• _Provided records_:
● ● ● ●
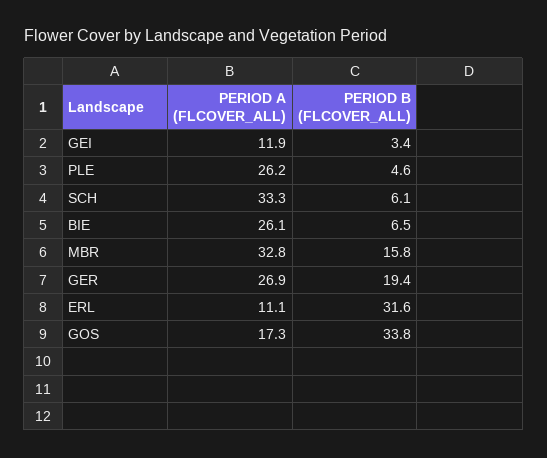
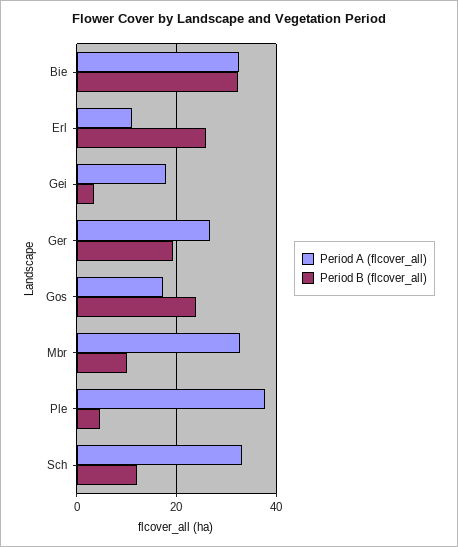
PERIOD A (FLCOVER_ALL), GEI: 11.9 -> 18
PERIOD A (FLCOVER_ALL), PLE: 26.2 -> 38
PERIOD B (FLCOVER_ALL), SCH: 6.1 -> 12
PERIOD A (FLCOVER_ALL), BIE: 26.1 -> 32
PERIOD B (FLCOVER_ALL), BIE: 6.5 -> 32
PERIOD B (FLCOVER_ALL), MBR: 15.8 -> 10
PERIOD B (FLCOVER_ALL), ERL: 31.6 -> 26
PERIOD B (FLCOVER_ALL), GOS: 33.8 -> 24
● ● ● ●
• _Written task_: The pictures stay out; everything else in the records above must be repeated exactly.

• _Your response_:
PERIOD A (FLCOVER_ALL), GEI: 11.9 -> 18
PERIOD A (FLCOVER_ALL), PLE: 26.2 -> 38
PERIOD B (FLCOVER_ALL), SCH: 6.1 -> 12
PERIOD A (FLCOVER_ALL), BIE: 26.1 -> 32
PERIOD B (FLCOVER_ALL), BIE: 6.5 -> 32
PERIOD B (FLCOVER_ALL), MBR: 15.8 -> 10
PERIOD B (FLCOVER_ALL), ERL: 31.6 -> 26
PERIOD B (FLCOVER_ALL), GOS: 33.8 -> 24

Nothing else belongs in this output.